Aber wenn es nach seinen ehema­ligen Lebens­ab­schnitts­ge­fähr­tinnen geht, ist das alles legitim. Wenn man hier hört, wie sie ihn als eine unan­tast­bare Licht­ge­stalt beschreiben, kommt einem durchaus das Wort »Sekte« in den Kopf. Bestärkt wird das durch die Tatsache, dass Stock­hausen nicht nur mehrere Frauen auf einmal hatte, sondern auch versuchte, sie alle unter einem Dach unter­zu­bringen. Auch hier stellt sich die Frage, ob das fort­schritt­lich oder das Konzept eines Mannes ist, der sich zu sehr in die eigenen Ideen steigert. Eines ist sicher: Der Komponist hatte ein Ego von den Ausmaßen des Univer­sums. Er kam nach eigenen Aussagen ja auch vom Stern Sirius. Stock­hausen lässt sich ohne dieses astro­lo­gisch-narziss­tisch-künst­le­ri­sche Wirrwarr einfach nicht darstellen. Und so wird auch in diesem Film das Privat­leben des Exzen­tri­kers inter­es­santer als die Arbeit an dessen Hauptwerk. Das ist nicht einmal negativ, denn Oeke Hoogen­dijk ergeht sich nicht im Ausein­an­der­falten alter Schmutz­wä­sche, sondern zeichnet ein stimmiges Porträt. Dabei geht er auch zurück zur tragi­schen Jugend, in der er die psychisch kranke Mutter in der Gaskammer und den Vater an der Ostfront verlor. Hier wird es deutlich, dass sich Stock­hausen im späteren Leben nicht nur die grausam gestoh­lene Liebe ohne Rücksicht auf Verluste zurück­holen wollte, sondern auch auf sich allein gestellt, eine ganz eigene Vorstel­lung davon entwi­ckelte, was möglich ist und was nicht. Genau wie bei der Arbeit an »Licht« stehen sich künst­le­ri­sche Vision und die Realität oft diametral gegenüber. Das Privat­leben lässt sich eben nicht ohne Weiteres kompo­nieren. Wenn dann die Kinder, die man eigen­händig zu Musikern erzogen hat, meinen, ihren eigenen Weg gehen zu wollen, dann werden sie eben aus dem eigenen Leben entfernt. Was die Söhne und Töchter vor der Kamera erzählen, ist an vielen Stellen mehr als haar­sträu­bend. So unan­tastbar ist der Meister dann doch nicht und Hoogen­dijk zeigt das deutlich.

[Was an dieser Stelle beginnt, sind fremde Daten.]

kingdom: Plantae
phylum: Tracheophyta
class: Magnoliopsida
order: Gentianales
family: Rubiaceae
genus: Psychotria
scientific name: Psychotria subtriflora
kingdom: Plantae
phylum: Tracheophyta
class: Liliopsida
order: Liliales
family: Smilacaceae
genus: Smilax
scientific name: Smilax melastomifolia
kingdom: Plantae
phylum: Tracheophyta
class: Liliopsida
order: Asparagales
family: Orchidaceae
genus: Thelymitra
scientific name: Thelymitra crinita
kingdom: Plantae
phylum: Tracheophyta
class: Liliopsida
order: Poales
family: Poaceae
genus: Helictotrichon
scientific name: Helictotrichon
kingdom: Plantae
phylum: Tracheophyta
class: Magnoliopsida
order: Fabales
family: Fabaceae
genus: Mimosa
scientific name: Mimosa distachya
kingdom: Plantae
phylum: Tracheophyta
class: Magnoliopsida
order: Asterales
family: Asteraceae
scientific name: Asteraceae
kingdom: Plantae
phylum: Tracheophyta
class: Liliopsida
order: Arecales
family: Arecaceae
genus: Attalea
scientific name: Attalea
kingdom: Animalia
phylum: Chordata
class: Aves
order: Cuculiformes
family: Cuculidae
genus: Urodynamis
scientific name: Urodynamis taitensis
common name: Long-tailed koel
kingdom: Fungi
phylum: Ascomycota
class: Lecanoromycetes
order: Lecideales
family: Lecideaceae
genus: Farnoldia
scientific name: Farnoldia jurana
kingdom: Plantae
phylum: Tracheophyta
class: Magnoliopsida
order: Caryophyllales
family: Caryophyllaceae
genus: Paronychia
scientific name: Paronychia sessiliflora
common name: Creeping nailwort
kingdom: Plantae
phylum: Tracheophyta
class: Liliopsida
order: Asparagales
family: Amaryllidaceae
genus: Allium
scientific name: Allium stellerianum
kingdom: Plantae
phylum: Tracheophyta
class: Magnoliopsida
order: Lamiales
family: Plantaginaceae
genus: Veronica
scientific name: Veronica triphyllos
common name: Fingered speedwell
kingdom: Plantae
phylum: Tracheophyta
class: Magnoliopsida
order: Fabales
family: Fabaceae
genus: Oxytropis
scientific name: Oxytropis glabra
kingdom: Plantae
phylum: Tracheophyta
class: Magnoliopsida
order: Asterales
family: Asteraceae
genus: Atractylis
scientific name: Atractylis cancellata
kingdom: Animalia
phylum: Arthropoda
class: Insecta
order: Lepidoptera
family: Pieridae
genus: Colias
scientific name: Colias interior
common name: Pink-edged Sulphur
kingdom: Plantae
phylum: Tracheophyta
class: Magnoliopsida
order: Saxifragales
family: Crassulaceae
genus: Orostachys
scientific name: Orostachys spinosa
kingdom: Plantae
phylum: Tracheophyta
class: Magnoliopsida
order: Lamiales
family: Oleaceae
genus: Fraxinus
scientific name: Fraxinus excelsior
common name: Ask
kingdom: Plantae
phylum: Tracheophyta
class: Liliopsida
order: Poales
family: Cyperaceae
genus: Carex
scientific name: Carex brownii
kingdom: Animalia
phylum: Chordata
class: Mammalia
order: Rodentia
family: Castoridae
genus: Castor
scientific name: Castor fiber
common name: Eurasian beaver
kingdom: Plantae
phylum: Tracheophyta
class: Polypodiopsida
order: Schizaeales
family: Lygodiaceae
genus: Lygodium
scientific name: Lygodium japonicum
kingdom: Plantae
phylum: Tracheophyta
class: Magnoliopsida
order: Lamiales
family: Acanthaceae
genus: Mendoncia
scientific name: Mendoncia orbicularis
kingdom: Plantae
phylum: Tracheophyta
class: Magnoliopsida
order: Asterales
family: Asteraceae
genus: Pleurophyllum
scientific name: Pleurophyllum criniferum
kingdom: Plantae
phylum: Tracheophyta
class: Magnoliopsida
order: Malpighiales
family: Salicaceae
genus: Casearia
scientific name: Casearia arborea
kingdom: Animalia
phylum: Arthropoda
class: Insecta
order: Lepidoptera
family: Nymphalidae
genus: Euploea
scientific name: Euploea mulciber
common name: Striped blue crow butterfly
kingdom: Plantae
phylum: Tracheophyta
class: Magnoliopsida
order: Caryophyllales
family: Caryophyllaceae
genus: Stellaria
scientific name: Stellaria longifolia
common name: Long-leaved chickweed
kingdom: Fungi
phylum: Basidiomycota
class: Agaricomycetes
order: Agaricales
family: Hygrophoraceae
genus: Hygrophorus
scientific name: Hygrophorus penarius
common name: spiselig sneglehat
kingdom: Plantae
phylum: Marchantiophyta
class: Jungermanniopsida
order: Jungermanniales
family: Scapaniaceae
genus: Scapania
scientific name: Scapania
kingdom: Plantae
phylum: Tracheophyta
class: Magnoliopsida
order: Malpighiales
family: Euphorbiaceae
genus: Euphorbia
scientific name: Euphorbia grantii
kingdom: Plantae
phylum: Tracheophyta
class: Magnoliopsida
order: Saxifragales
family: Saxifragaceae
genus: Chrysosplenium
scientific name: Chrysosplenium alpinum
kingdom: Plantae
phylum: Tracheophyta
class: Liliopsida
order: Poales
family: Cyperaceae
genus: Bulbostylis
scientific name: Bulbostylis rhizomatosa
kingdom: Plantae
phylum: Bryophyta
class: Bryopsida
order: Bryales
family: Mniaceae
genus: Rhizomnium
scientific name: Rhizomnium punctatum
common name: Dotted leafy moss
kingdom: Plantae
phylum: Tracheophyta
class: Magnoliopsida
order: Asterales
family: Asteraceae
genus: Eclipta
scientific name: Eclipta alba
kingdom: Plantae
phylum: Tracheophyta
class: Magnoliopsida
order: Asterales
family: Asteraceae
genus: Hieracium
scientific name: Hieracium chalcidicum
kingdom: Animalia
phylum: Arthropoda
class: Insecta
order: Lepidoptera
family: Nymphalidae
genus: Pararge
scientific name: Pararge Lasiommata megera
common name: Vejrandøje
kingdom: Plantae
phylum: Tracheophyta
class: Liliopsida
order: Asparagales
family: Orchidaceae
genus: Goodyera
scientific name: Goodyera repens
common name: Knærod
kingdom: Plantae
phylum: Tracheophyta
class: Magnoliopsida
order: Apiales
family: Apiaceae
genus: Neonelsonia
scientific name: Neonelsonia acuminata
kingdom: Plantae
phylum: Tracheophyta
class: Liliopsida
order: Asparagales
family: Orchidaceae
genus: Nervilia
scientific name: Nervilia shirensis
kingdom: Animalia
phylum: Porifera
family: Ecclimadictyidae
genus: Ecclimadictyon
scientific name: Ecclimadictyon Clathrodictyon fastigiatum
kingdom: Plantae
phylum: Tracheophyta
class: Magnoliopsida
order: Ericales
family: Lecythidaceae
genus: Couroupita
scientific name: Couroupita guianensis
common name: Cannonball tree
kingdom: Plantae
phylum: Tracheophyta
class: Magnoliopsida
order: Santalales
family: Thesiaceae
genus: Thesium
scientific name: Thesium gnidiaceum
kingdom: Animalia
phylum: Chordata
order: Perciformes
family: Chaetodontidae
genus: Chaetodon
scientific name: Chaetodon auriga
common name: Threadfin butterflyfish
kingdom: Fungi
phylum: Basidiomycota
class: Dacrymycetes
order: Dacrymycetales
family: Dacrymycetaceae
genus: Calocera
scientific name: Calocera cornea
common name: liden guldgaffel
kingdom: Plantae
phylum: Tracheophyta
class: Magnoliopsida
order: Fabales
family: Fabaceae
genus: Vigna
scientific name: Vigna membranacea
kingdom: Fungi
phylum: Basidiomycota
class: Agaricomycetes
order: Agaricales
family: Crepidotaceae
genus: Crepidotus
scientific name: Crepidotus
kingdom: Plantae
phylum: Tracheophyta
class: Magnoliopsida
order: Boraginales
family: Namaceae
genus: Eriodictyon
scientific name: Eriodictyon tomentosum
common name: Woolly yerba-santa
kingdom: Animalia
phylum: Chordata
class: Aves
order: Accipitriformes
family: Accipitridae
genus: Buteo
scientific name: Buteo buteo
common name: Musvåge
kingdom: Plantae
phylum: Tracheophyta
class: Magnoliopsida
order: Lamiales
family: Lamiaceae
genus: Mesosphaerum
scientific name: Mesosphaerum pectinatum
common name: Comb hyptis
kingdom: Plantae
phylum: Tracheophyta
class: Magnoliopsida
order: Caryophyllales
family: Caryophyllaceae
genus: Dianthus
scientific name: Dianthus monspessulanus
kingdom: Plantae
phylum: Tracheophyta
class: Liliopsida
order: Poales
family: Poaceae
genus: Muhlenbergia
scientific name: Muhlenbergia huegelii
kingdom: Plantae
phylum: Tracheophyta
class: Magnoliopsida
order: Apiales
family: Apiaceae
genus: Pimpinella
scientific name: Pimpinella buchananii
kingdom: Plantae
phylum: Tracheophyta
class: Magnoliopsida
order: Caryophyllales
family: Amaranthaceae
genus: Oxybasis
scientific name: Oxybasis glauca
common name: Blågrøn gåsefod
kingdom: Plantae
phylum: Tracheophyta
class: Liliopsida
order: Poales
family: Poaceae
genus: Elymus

Trotzdem schafft es Licht. Stock­hausen’s Legacy am Ende eine Ehrer­bie­tung zu sein. Gerade weil die Schat­ten­seiten nicht verschwiegen werden. Was aus dem biogra­fi­schen Rückblick und der Doku­men­ta­tion seines musi­ka­li­schen Nach­lasses entsteht, ist das Gesamt­bild eines Menschen, der es geschafft hat, eine ganz eigene Welt zu schaffen. Ohne Rücksicht auf Verluste zwar, aber für den Beob­achter von außen zwei­fels­frei beein­dru­ckend. Das darzu­stellen gelingt Hoogen­dijk auf ganzer Linie, ohne den Zuschauern dabei vorzu­schreiben, was sie nun von der Musik oder der Person des Kompo­nisten halten sollen. Und irgendwie hofft man, dass die Sache mit den sieben Opern­häu­sern doch einmal klappen wird. Einfach damit alles seine Rich­tig­keit hat und Papa Techno auf seinem Stern zufrieden ist.